Set in London during the Great Depression, tragedy has befallen the Banks family. Michael (Ben Whishaw) is struggling to deal with his wife's recent death. His precocious three young children, Annabelle (Pixie Davies), John (Nathanael Saleh), and Georgie (Joel Dawson), desperately try to lift their father's spirit. Jane (Emily Mortimer) is a stalwart rock for her brother, also championing the rights of impoverished laborers. Just when life couldn't seem any worse, the bank issues an eviction notice for their treasured home.
Mary Poppins (Emily Blunt) returns in the nick of time. Michael and Jane are stunned their nanny hasn't aged a day. She sweeps into their lives like a breath of fresh air. Taking the children on fantastical adventures with the neighborhood lamplighter, Jack (Lin Manuel-Miranda). Mary's infectious spirit rekindles hope in the family. They realize that no matter what happens, the family will always be together.

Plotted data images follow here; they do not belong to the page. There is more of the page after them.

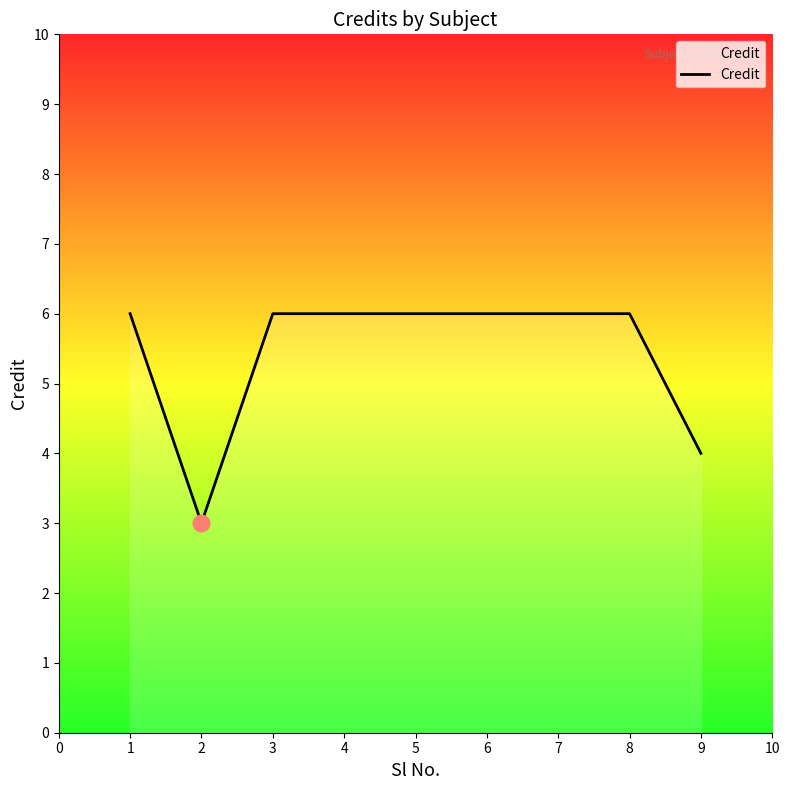

What is the difference between the maximum and minimum values?

3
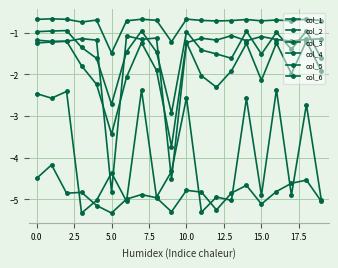

What is the lowest value of the col_4 series?

-5.3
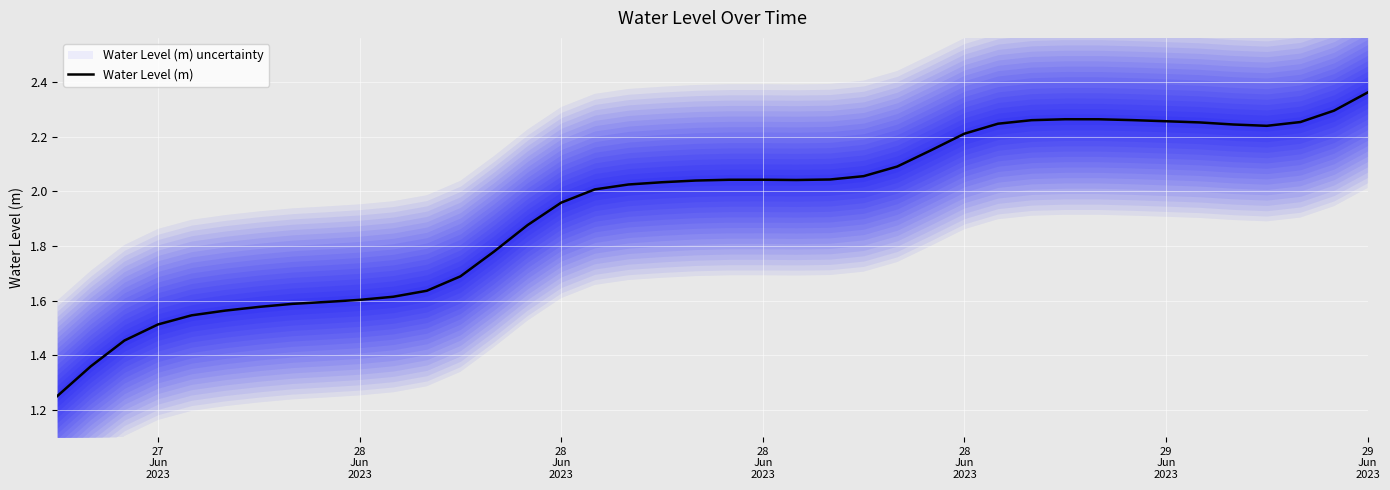

What is the smallest value displayed?

1.3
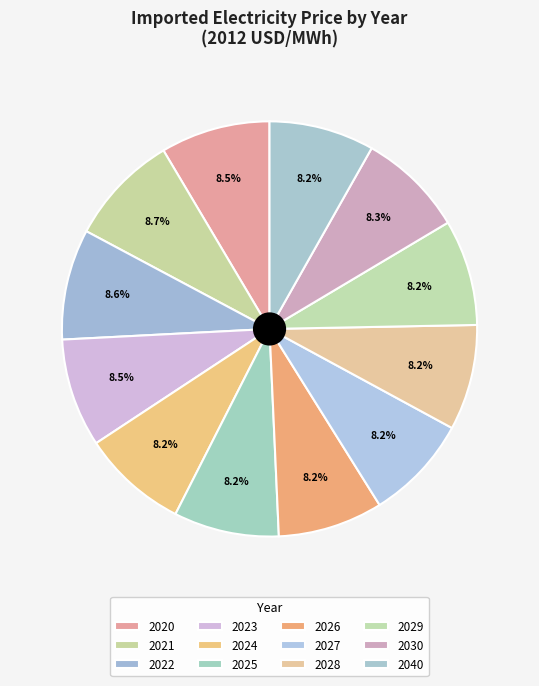

What is the smallest slice in the pie chart?

2026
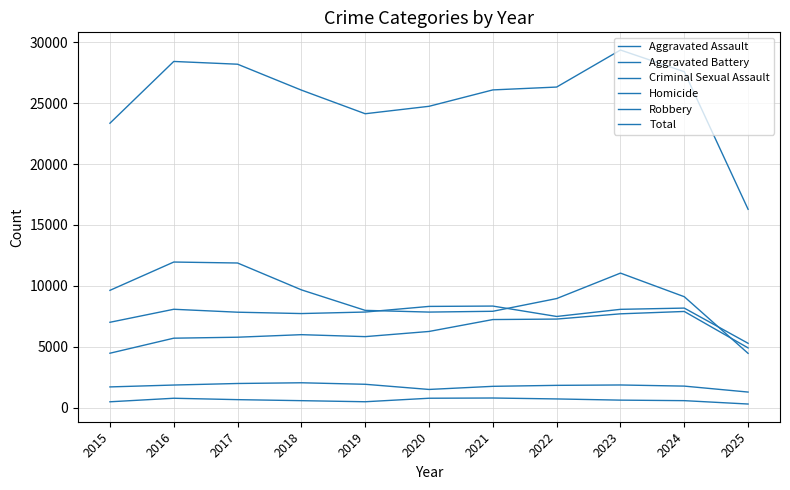

Reading left to right, transcribe all the data shown in this chart.

Aggravated Assault: 4480	5713	5793	6002	5841	6265	7242	7281	7712	7905	4917
Aggravated Battery: 7018	8085	7845	7734	7858	8320	8348	7495	8080	8182	5294
Criminal Sexual Assault: 1716	1870	1997	2056	1932	1508	1764	1844	1875	1782	1294
Homicide: 496	786	672	588	499	787	806	730	632	589	312
Robbery: 9638	11960	11881	9681	7995	7855	7920	8964	11052	9115	4469
Total: 23348	28414	28188	26061	24125	24735	26080	26314	29351	27573	16286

Emily Blunt gives an Oscar worthy performance. She's had a stellar career so far, but her turn as Mary Poppins is transcendent. This is an incredible achievement. Julie Andrews is a legend. Children for decades have grown up watching her as Mary Poppins. Emily Blunt is not doing a Julie Andrews impersonation. She makes the character her own. Mary Poppins has a twinkle in her eyes, bounce in her step, and a trustworthy disposition that gives comfort to all. Couple that with Blunt's formidable talent as a dancer and singer. Audiences are going to love her, gasp, as much as they did Julie Andrews. She really is that good.

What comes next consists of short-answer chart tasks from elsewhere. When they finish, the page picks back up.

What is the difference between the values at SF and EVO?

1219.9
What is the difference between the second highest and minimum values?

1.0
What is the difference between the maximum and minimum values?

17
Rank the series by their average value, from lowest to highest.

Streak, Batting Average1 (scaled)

The production team behind Mary Poppins Returns understood the original's formula. The mix of fantasy, music, and dance fuels the positive message of the story. Imagination lifts the spirit, the script by David Magee gives hope and kindness no matter the circumstance. Rob Marshall (Chicago, Into the Woods) takes his tremendous skill as a choreographer and director to new heights. He's made a grand, lustrous film. The songs by Marc Shaiman and Scott Wittman will have you dancing in your seats. Once again, treading on the hallowed ground of the venerable Sherman Brothers, who scored the original as well as Chitty Chitty Bang Bang and The Jungle Book is a risky proposition. Shaiman and Wittman, much like Emily Blunt, give their own spin on the music. Their work is positively brilliant. From Lin Manuel-Miranda's opening theme, "Underneath the London Sky", the film hooks you and never lets go.

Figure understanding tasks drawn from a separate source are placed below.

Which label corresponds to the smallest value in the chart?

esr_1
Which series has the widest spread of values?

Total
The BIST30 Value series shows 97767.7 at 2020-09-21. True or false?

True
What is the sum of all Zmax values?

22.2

The acting, songs, and choreography are going to get the lion's share of publicity, but I have to give props to the production designer (John Myhre), cinematographer (Dion Beebe), costume designer (Sandy Powell), and special effects team. Mary Poppins Returns looks amazing. Depression era London is juxtaposed by the bright and colorful magical nanny. From underwater to rooftops, every setting is a marvel. The animation scenes had children in my theater spellbound. Mary Poppins Returns will be a frontrunner for every technical award.
Walt Disney Pictures has a new classic for the twenty-first century. Mary Poppins Returns will be just as beloved as the original. Rob Marshall needs to take a victory lap. He's brought Mary Poppins back and better than ever. P.L. Traver's wrote eight Mary Poppins novels. Emily Blunt can whisk us away on adventures for years to come.